Editor's Note: The writers below are addressing the question, "Is the man who killed the Indiana mall mass shooter a hero?"
Yes, Elisjsha Dicken is a hero
Cam Edwards, InsideSources.com (TNS)
Is Elisjsha Dicken a hero? It depends on whom you ask. The police chief in Greenwood, Ind., thinks he is, as does the mayor. Even the property management company that owns the Greenwood Park Mall where Dicken killed an active shooter in July called his actions "heroic," although Dicken violated mall policy by having his concealed pistol on him while he was shopping with his girlfriend.
Talk to gun-control advocates, on the other hand, and you're likely to hear complaints about praising Dicken for his actions. Sure, he saved lives, but what if this leads to more people carrying guns to protect themselves and others?
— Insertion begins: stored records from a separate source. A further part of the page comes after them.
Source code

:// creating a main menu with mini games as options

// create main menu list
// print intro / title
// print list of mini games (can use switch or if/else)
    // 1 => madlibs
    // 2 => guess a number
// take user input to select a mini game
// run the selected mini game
What if the police thought Dicken was the perpetrator instead of the public defender?
The one "what if" these anti-gun activists don't want to bring up is, "What if there hadn't been an armed citizen on hand to stop this attack within seconds?"
Moms Demand Action founder Shannon Watts originally called for Dicken to be arrested before deleting her tweet and replacing it with one that huffed, "I don't know who needs to hear this, but when a 22-year-old illegally brings a loaded gun into a mall and kills a mass shooter armed with an AR-15 after he already killed three people and wounded others is not a ringing endorsement of our implementation of the Second Amendment."
Others took issue with describing Dicken as a hero or a good Samaritan.
Dicken's heroism is inconvenient to the gun-control crowd because his actions pose a real-world counterpart to their simplistic argument that we can ban our way to safety; that there's some magical set of regulations that, if put in place, will prevent committed killers from carrying out their heinous attacks.
That may be a comforting fantasy for some, but it defies both logic and reality.